> Collected data
((
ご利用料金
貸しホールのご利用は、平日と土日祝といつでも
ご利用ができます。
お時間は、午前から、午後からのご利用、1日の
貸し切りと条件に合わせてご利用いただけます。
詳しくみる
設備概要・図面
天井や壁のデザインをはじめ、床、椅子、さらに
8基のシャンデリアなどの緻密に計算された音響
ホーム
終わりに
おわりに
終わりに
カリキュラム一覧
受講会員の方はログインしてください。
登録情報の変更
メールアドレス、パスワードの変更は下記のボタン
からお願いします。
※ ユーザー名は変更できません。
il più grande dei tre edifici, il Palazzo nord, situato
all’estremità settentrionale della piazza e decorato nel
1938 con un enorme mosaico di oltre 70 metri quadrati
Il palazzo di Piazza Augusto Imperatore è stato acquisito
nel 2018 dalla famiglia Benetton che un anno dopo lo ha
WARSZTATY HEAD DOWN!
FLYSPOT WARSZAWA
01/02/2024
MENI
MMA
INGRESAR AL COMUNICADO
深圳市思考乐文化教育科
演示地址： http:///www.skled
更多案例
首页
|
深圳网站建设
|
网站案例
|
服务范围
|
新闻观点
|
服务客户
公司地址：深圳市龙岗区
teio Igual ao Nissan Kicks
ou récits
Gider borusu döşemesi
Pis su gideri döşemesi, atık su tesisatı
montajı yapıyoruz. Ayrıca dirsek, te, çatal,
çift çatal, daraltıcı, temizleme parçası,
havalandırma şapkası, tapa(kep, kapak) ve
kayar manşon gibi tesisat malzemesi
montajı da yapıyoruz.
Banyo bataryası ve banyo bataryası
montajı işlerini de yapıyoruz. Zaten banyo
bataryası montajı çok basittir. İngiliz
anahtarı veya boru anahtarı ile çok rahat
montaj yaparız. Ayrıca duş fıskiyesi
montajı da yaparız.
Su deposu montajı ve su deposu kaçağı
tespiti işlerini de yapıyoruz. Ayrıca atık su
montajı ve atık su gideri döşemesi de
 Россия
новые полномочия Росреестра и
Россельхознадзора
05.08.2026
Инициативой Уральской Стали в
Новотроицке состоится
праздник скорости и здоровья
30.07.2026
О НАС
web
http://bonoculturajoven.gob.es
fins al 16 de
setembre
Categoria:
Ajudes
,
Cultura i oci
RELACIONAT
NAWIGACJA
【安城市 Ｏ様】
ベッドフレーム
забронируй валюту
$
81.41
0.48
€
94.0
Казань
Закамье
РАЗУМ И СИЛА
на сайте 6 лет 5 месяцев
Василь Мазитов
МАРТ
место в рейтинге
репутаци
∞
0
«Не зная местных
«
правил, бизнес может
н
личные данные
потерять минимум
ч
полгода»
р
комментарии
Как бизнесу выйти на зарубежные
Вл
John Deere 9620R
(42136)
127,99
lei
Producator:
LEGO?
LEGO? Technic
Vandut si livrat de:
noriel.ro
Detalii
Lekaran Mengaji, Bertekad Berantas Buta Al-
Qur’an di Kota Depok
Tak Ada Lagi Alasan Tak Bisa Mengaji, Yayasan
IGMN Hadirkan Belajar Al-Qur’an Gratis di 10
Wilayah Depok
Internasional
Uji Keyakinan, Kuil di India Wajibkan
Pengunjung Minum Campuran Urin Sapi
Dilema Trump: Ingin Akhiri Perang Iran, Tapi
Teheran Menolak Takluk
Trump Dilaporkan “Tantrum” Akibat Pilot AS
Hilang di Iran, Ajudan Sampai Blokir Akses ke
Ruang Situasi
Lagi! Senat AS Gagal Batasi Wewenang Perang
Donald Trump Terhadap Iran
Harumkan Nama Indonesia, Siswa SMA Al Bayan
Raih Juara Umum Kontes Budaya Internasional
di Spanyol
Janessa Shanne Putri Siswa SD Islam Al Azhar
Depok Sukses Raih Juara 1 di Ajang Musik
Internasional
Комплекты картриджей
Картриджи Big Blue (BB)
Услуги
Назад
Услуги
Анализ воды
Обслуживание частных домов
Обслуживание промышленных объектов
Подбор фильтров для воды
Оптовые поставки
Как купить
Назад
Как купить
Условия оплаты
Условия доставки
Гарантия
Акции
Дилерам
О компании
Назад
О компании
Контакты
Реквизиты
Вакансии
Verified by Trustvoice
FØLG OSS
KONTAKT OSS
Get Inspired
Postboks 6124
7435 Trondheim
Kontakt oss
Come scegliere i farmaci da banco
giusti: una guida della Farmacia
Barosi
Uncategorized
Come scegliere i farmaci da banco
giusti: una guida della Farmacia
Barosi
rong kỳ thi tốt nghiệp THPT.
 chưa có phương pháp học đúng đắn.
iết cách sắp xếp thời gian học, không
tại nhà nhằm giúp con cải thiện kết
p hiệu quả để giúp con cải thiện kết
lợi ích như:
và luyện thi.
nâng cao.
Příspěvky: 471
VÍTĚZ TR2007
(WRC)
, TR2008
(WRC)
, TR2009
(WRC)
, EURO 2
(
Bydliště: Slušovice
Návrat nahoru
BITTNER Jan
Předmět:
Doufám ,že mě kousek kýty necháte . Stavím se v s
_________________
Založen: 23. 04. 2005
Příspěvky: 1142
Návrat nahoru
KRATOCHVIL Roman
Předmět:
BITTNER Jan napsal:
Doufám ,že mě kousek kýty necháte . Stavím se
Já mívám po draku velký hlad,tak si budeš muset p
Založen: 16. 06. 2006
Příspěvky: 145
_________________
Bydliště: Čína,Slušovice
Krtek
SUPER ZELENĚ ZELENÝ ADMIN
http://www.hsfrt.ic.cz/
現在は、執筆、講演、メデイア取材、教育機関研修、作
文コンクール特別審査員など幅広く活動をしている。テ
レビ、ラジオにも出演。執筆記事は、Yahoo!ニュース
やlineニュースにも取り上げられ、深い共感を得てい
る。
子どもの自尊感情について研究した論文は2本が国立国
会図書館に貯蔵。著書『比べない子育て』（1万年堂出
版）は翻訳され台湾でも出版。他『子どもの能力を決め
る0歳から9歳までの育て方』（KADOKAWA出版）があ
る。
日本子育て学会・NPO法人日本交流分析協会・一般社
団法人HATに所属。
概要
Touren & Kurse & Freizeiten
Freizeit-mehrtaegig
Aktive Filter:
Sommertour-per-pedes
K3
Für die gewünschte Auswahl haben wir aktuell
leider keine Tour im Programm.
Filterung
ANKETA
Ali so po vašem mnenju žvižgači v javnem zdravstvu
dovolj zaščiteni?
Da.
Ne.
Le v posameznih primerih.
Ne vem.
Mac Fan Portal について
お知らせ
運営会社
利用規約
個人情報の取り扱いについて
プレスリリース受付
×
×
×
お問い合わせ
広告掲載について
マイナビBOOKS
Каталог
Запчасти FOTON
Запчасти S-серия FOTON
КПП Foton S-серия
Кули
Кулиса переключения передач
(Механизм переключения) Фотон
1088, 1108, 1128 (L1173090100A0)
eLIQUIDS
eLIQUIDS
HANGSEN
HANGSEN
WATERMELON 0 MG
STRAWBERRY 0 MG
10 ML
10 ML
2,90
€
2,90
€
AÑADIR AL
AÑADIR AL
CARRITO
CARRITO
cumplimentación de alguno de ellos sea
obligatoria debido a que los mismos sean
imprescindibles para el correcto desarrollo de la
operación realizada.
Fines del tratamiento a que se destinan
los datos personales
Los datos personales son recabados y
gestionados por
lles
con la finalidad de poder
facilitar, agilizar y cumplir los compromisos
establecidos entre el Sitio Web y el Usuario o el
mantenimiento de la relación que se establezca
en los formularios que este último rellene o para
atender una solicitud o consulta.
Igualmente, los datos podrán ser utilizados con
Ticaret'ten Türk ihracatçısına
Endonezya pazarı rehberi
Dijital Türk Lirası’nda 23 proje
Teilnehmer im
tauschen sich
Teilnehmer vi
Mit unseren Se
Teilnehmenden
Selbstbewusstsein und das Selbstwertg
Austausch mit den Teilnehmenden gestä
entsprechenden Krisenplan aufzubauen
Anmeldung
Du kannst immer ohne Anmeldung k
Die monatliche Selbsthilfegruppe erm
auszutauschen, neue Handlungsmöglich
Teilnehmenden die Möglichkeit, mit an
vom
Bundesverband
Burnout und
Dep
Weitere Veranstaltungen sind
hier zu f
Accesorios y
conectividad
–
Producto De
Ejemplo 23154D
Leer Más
))
> What to work on
Change "basittir" to "kolaydır" in everything from the start of the lines down to the line containing "montajı ve atık su gideri döşemesi de", and give that stretch of lines again with all else unchanged.

> Task output
ご利用料金
貸しホールのご利用は、平日と土日祝といつでも
ご利用ができます。
お時間は、午前から、午後からのご利用、1日の
貸し切りと条件に合わせてご利用いただけます。
詳しくみる
設備概要・図面
天井や壁のデザインをはじめ、床、椅子、さらに
8基のシャンデリアなどの緻密に計算された音響
ホーム
終わりに
おわりに
終わりに
カリキュラム一覧
受講会員の方はログインしてください。
登録情報の変更
メールアドレス、パスワードの変更は下記のボタン
からお願いします。
※ ユーザー名は変更できません。
il più grande dei tre edifici, il Palazzo nord, situato
all’estremità settentrionale della piazza e decorato nel
1938 con un enorme mosaico di oltre 70 metri quadrati
Il palazzo di Piazza Augusto Imperatore è stato acquisito
nel 2018 dalla famiglia Benetton che un anno dopo lo ha
WARSZTATY HEAD DOWN!
FLYSPOT WARSZAWA
01/02/2024
MENI
MMA
INGRESAR AL COMUNICADO
深圳市思考乐文化教育科
演示地址： http:///www.skled
更多案例
首页
|
深圳网站建设
|
网站案例
|
服务范围
|
新闻观点
|
服务客户
公司地址：深圳市龙岗区
teio Igual ao Nissan Kicks
ou récits
Gider borusu döşemesi
Pis su gideri döşemesi, atık su tesisatı
montajı yapıyoruz. Ayrıca dirsek, te, çatal,
çift çatal, daraltıcı, temizleme parçası,
havalandırma şapkası, tapa(kep, kapak) ve
kayar manşon gibi tesisat malzemesi
montajı da yapıyoruz.
Banyo bataryası ve banyo bataryası
montajı işlerini de yapıyoruz. Zaten banyo
bataryası montajı çok kolaydır. İngiliz
anahtarı veya boru anahtarı ile çok rahat
montaj yaparız. Ayrıca duş fıskiyesi
montajı da yaparız.
Su deposu montajı ve su deposu kaçağı
tespiti işlerini de yapıyoruz. Ayrıca atık su
montajı ve atık su gideri döşemesi de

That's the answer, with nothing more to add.